Quando em dúvida, faça a coisa certa. Nós sempre sabemos o que é a coisa certa. Nosso dilema moral geralmente é que nós iríamos preferir, usualmente por razões egoístas, fazer outra coisa. A moralidade requer coragem e determinação para deixar algo e fazer o que é certo. Lealdade, eficiência e conveniência (expediency) são bons atributos, mas não são atributos morais. Se nós buscamos a verdade, devemos ser nós mesmos verdadeiros em todas as coisas. Fazer o mundo um lugar melhor.

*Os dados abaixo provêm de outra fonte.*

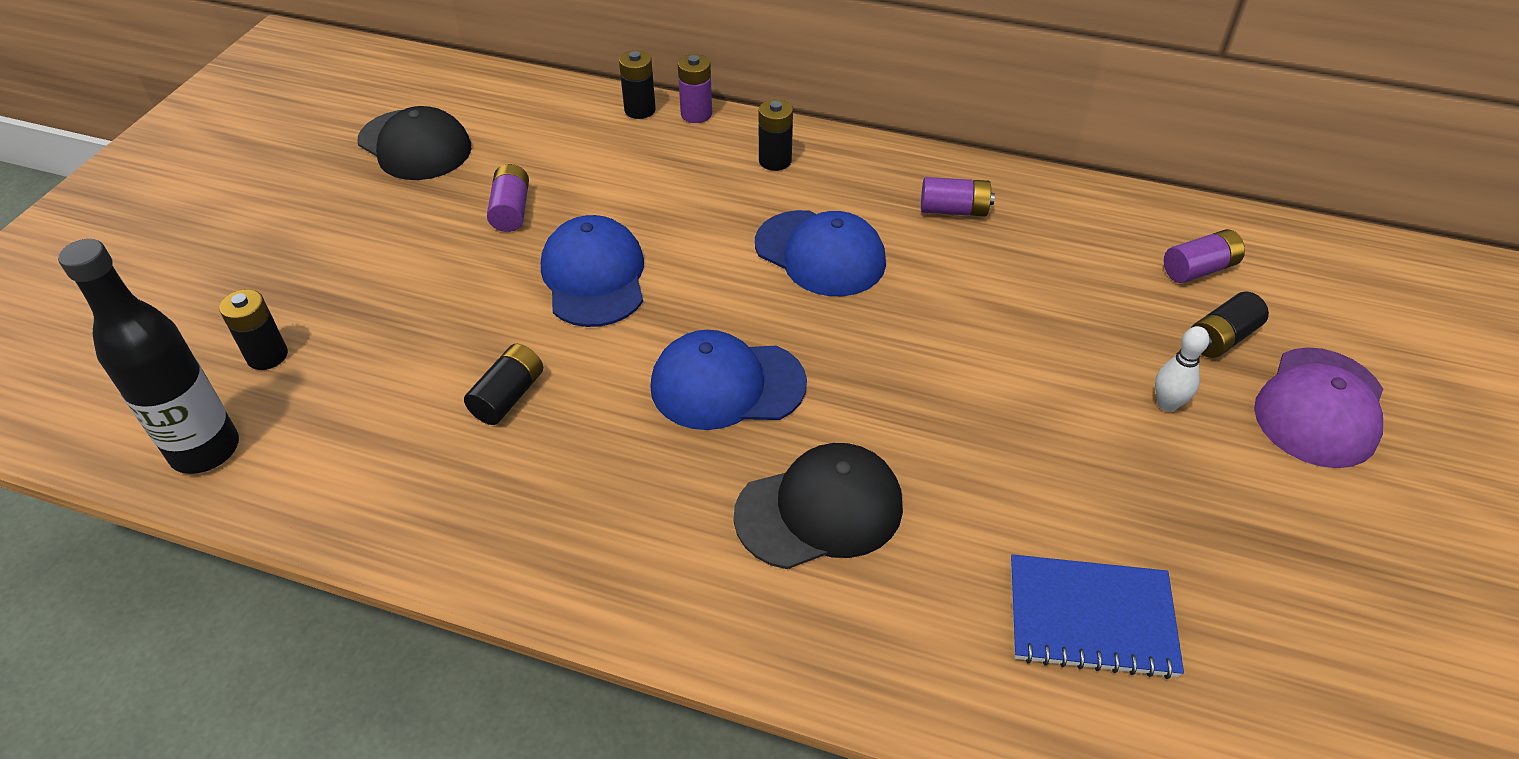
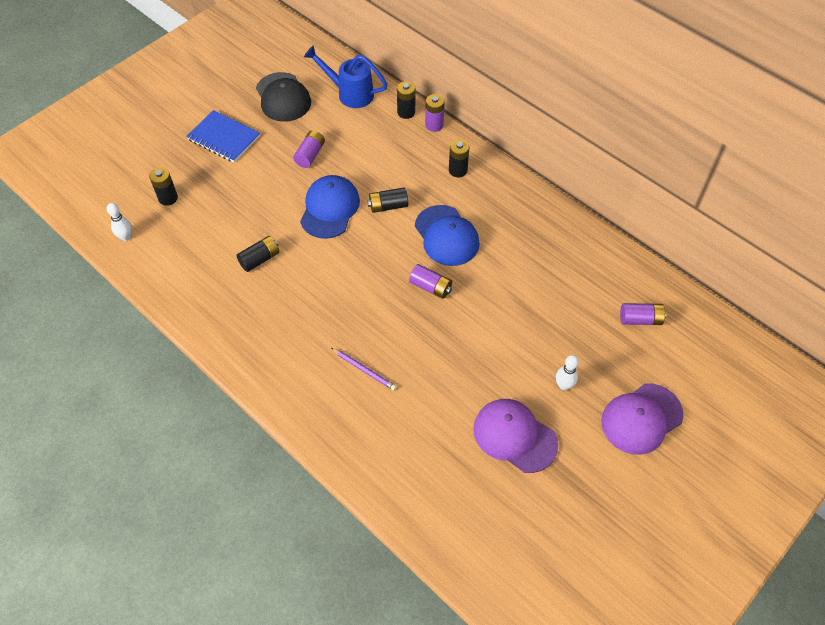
camera: 25 degrees right, 10 degrees up
black bottle [58,239,239,474] -> white bowling pin [107,203,132,241]
blue cap [650,330,807,430] -> none
black cap [734,443,903,569] -> purple pencil [331,348,397,391]
purple battery [921,177,995,216] -> purple battery moved to [409,264,452,299]
blue notebook [1011,554,1184,679] -> blue notebook moved to [186,110,260,162]
black battery [1191,292,1269,358] -> black battery moved to [367,187,408,213]
none -> blue watering can [304,45,388,108]
none -> purple cap [473,399,558,473]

Considere todos os conselhos com cuidado. Todo conselho é baseado na experiência e preconceitos (prejudices) pessoais de quem deu o conselho e nenhum conselho pode antecipar todas as situações. Algumas coisas devem ser simplesmente aprendidas por si só - do jeito difícil. Nenhum texto pode proteger você de todo desastre.

Acima de tudo, seja feliz no seu trabalho! Pesquisa deve ser uma fonte de alegria, de hilaridade (exhilaration) e, de muitas formas, um ato de amor. Se não for, então será difícil aguentar (endure) as dificuldades que a pesquisa ocasiona (entails).

Um comentário:

  1. olá ...
    este post vai ajudar no meu tcc... é incrível como muitas vezes, quando estamos no meio das atividades, esquecemos de coisas óbvias como foco.